In 2013, fears that the US Federal Reserve Board would start "tapering", that is reducing bond purchases, brought in their wake a sharp increase in yields and price declines.

But that was a buying opportunity. Yields have since tumbled from their highs that year and global prices have surged. Thus, as the table shows, 10-year US Treasury bond prices have risen by 7 per cent since 2013, German bunds by 14 per cent, UK 10-year gilts by 8 per cent, French government bonds by 15 per cent, Italian by 21 per cent, Swiss and Japanese by 20 per cent, Australian and Canadian by 10 per cent and Singapore 10-year government bonds by 5 per cent. Including interest, the gains are even better.

Europeans, Japanese, and other Asian and South American investors who purchased US Treasuries would have also made large profits from the appreciation of the US dollar.

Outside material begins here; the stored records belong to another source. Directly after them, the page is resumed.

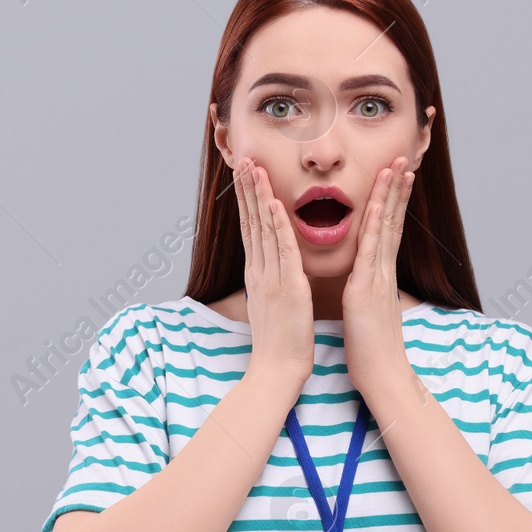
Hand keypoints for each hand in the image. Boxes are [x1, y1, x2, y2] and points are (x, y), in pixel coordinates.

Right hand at [232, 157, 314, 389]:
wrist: (277, 371)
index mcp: (258, 275)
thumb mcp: (273, 306)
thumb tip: (271, 272)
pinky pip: (282, 250)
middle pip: (251, 222)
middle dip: (247, 189)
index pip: (250, 229)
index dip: (247, 200)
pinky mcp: (288, 287)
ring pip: (263, 229)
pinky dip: (277, 225)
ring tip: (254, 168)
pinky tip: (274, 203)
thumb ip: (272, 284)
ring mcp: (271, 278)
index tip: (245, 175)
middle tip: (243, 160)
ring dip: (259, 197)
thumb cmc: (279, 344)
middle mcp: (260, 271)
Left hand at [343, 156, 417, 397]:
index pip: (387, 230)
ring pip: (386, 229)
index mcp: (380, 275)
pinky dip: (375, 227)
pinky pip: (371, 254)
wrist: (382, 375)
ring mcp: (378, 279)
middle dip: (397, 188)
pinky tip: (377, 205)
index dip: (392, 201)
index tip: (396, 175)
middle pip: (392, 221)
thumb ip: (370, 291)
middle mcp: (383, 271)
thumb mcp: (368, 311)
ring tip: (396, 166)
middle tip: (403, 157)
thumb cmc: (372, 349)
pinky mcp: (367, 290)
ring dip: (390, 197)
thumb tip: (367, 282)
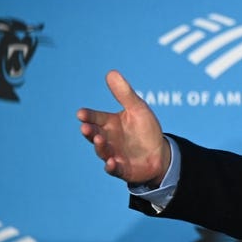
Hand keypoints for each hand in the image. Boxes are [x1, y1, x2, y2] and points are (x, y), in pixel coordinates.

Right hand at [77, 70, 169, 185]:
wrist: (161, 153)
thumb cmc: (146, 129)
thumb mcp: (138, 109)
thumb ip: (124, 94)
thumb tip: (111, 72)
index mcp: (109, 124)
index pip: (95, 118)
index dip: (88, 116)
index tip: (81, 113)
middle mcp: (108, 139)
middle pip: (94, 135)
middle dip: (89, 131)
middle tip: (85, 127)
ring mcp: (113, 155)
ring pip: (102, 151)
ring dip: (100, 146)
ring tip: (100, 140)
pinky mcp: (122, 169)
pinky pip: (114, 169)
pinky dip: (111, 166)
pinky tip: (111, 162)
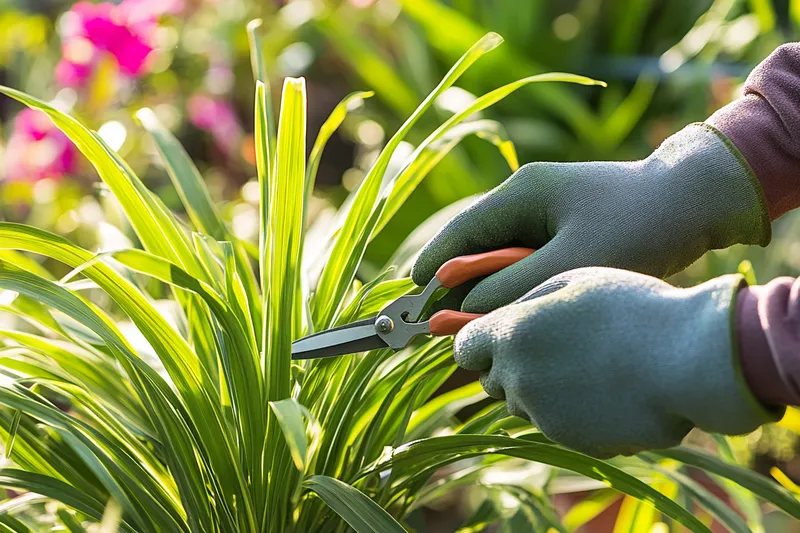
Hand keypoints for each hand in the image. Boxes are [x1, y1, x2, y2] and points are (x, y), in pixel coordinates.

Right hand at [412, 124, 769, 313]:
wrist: (696, 202)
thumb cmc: (639, 227)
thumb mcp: (573, 262)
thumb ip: (513, 287)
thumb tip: (463, 312)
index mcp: (520, 194)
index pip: (458, 234)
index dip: (432, 270)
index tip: (412, 305)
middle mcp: (525, 200)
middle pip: (474, 249)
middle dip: (459, 289)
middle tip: (445, 331)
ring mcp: (544, 214)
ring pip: (498, 259)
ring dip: (489, 292)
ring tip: (480, 329)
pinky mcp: (562, 231)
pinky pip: (523, 263)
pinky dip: (514, 288)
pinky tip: (517, 314)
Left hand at [456, 267, 778, 457]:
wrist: (687, 359)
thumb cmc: (630, 308)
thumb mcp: (570, 282)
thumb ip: (524, 304)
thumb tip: (501, 321)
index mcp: (510, 334)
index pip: (465, 348)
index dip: (479, 342)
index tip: (498, 336)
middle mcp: (518, 379)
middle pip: (493, 381)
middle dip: (510, 367)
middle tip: (551, 347)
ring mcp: (544, 415)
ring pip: (525, 405)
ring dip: (541, 390)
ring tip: (588, 365)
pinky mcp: (574, 442)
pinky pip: (560, 427)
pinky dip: (573, 413)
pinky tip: (609, 390)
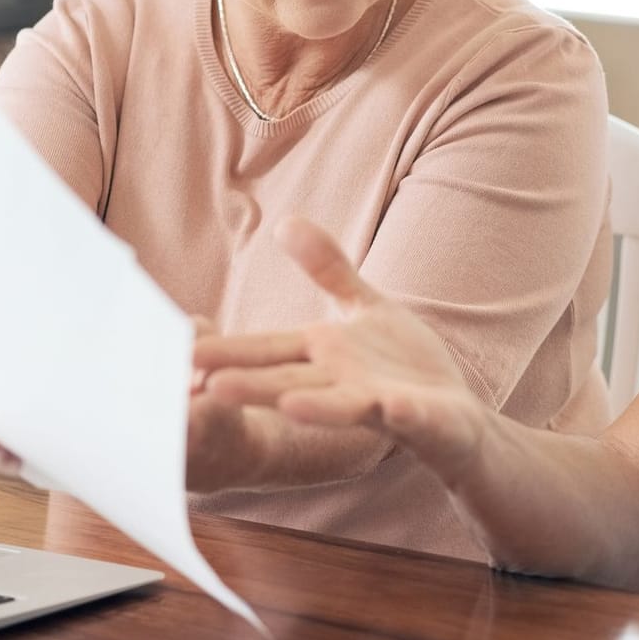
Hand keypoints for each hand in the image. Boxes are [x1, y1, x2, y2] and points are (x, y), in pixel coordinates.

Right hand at [192, 216, 490, 480]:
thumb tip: (285, 222)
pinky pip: (409, 415)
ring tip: (286, 406)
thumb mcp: (363, 306)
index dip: (227, 352)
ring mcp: (381, 403)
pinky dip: (400, 413)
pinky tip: (393, 408)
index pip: (266, 351)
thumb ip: (326, 267)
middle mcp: (342, 384)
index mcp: (323, 356)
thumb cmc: (402, 364)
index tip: (180, 352)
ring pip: (340, 406)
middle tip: (202, 389)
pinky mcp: (420, 417)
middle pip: (288, 383)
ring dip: (314, 408)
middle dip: (250, 386)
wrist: (458, 416)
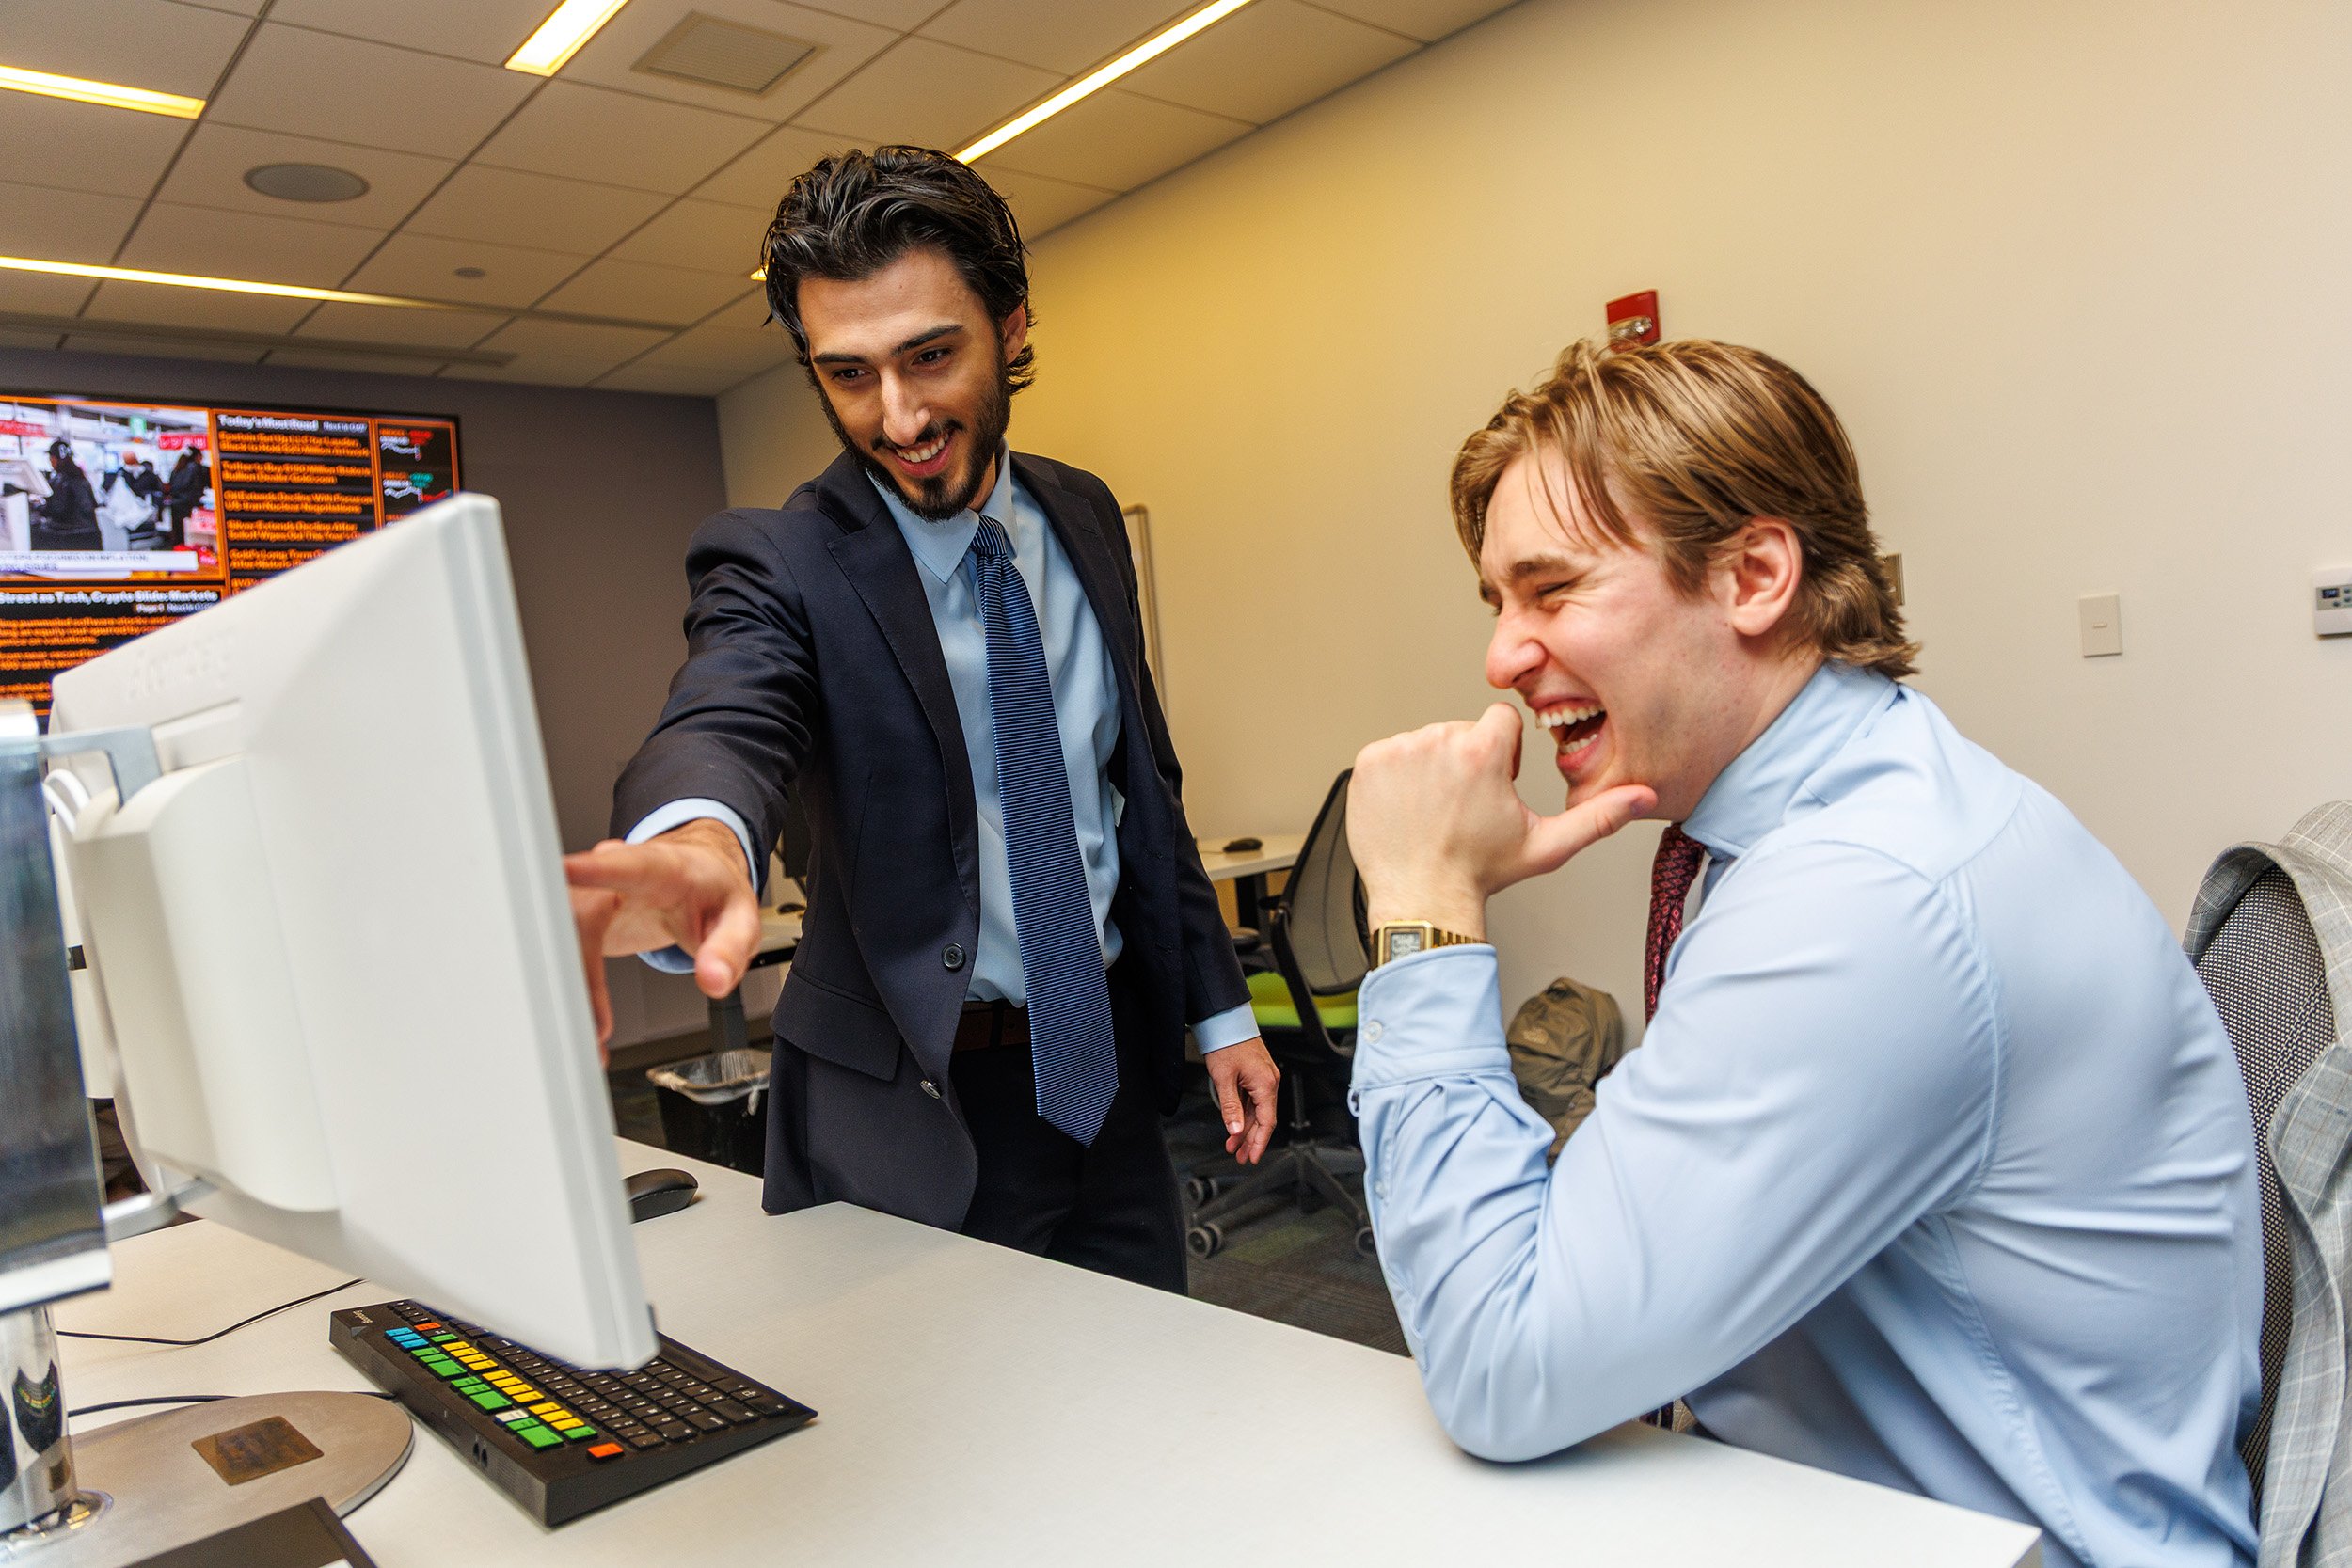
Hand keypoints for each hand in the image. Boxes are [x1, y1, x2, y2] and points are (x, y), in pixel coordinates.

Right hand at [565, 819, 762, 1039]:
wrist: (698, 878)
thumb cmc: (713, 893)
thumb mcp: (740, 918)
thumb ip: (730, 949)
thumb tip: (713, 980)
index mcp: (660, 868)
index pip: (624, 867)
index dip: (592, 870)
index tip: (563, 872)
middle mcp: (615, 875)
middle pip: (581, 916)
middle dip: (581, 974)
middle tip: (596, 1026)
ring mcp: (591, 893)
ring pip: (563, 938)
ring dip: (572, 992)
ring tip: (594, 1040)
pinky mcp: (578, 916)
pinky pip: (563, 952)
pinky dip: (571, 991)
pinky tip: (584, 1022)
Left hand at [1206, 1037, 1279, 1163]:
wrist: (1225, 1021)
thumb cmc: (1226, 1044)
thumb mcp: (1224, 1078)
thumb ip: (1231, 1107)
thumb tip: (1235, 1131)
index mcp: (1266, 1084)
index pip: (1267, 1122)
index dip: (1259, 1143)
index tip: (1251, 1157)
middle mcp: (1269, 1082)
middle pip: (1263, 1119)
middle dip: (1251, 1140)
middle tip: (1240, 1157)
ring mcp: (1264, 1078)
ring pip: (1258, 1111)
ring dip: (1246, 1129)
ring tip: (1233, 1146)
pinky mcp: (1257, 1075)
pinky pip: (1254, 1101)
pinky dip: (1245, 1115)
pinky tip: (1236, 1125)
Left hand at [1349, 704, 1654, 933]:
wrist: (1422, 899)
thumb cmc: (1482, 874)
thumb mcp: (1547, 846)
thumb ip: (1598, 816)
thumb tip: (1644, 797)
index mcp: (1483, 750)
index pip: (1500, 720)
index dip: (1503, 753)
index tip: (1494, 786)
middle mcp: (1438, 740)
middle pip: (1462, 731)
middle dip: (1466, 761)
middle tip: (1464, 808)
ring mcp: (1399, 750)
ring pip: (1426, 742)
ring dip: (1432, 768)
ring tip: (1436, 811)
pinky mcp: (1369, 762)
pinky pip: (1391, 754)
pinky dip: (1398, 777)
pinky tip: (1410, 810)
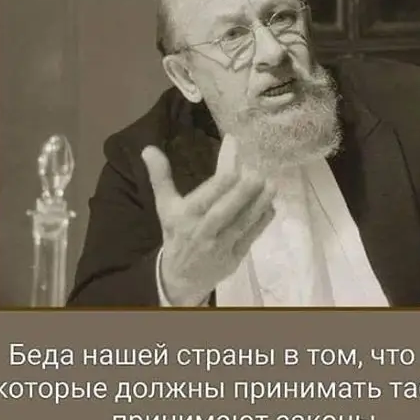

Following the price surge and yield drop, bond valuations are now rich. In real, inflation-adjusted returns, Italy's real yield of 2.27 per cent followed by Singapore's (1.72 per cent), Australia's (1.13 per cent) and the UK's (1.01 per cent) offer the best values. Japanese 10-year government bonds are the most overvalued by far, with negative real returns of 2.72 per cent. Bond bears caution that stronger growth and fears of inflation plus upward hikes in Fed and other interest rates in 2015 could surprise the market and cause bond yields to jump and prices to decline.

On the other hand, Lacy Hunt, economist at Hoisington, a US Treasury fund manager, and Gary Shilling, an independent economist, who have had the best track record on US Treasury bonds for more than two decades, continue to be bullish. Mr Hunt believes that high government, corporate and individual indebtedness reduce direct investment and consumer spending.

The velocity of money, that is turnover of transactions, is thus still in a downward trend and counters the impact of central bank monetary ease. Moreover, the appreciation of the dollar is causing oil, other commodities and US import prices to decline and this in turn pulls down the cost of living, opines Mr Hunt. Short and long-term rates, notably bond yields, could thus remain low or fall further as there is disinflation and deflation in several countries.

"We believe that a 'risk on' investment climate still prevails, despite the many warning signs related to economic growth and financial markets here and abroad," wrote Mr Shilling in a recent edition of his Insights newsletter. "So we continue our defensive stance towards equities and suggest Treasuries as a safe haven and beneficiary of possible deflation, especially in the eurozone, as well as the strengthening dollar."

Mr Shilling doesn't think the long-term rally in Treasuries (going back to 1981 when long-term yields reached 15 per cent) is over yet. He maintains that Treasuries "are the safe haven in the world" and, secondly, inflation is low and "there's real risk of deflation, particularly in Europe". Both Treasuries and the US dollar are also a safe haven against the possibility of a stock-market decline.

Regardless of whether the bond bulls or bears are correct, pension funds and other investors are continuing to buy the securities to keep their portfolios balanced.